Im vergangenen Jahr sind in Berlin 644 antimuslimische Übergriffe dokumentiert worden. Wie die Co-Geschäftsführerin der Allianz gegen Islam- und Muslimfeindlichkeit (Claim), Rima Hanano, mitteilte, entspricht das einem Anstieg um fast 70 Prozent im Vergleich zum Vorjahr. Unter den Vorfällen befänden sich 285 Diskriminierungsfälle, knapp 250 verbale Angriffe und mehr als 50 Fälle von Körperverletzungen. Die Allianz geht allerdings von einer hohen Dunkelziffer aus.
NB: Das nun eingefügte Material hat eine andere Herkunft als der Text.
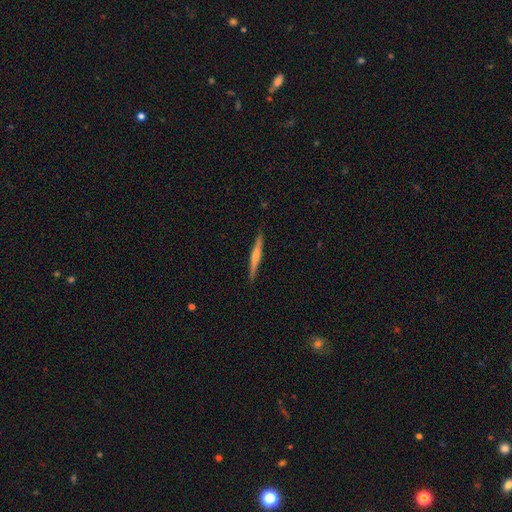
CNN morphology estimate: The model was most divided on "smooth or featured": featured or disk: 53%, smooth: 41%, star or artifact: 6%. More confident: edge-on disk — yes (97%); merging — none (91%); edge-on bulge — rounded (66%).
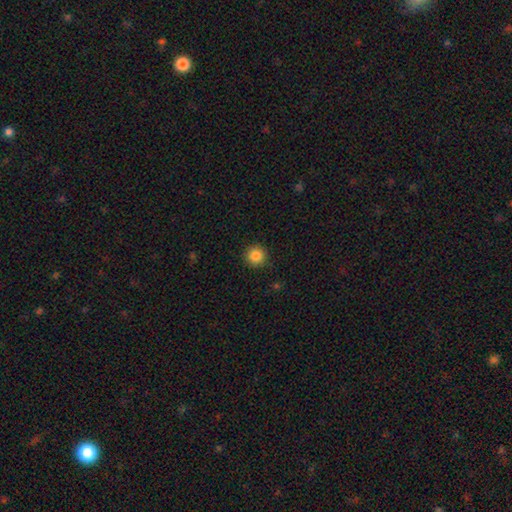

In knapp zwei Dritteln der Fälle sind Claim zufolge Frauen das Ziel gewesen, häufig auch in Begleitung ihrer Kinder. Insbesondere Frauen, die sichtbar religiöse Kleidung tragen, seien betroffen gewesen. Auffällig sei zudem, dass sich – mit einem Anteil von 35 Prozent – die meisten Vorfälle im Bildungsbereich ereignet haben. Die Allianz beobachte, dass sich auch vermehrt Lehrkräfte rassistisch äußerten.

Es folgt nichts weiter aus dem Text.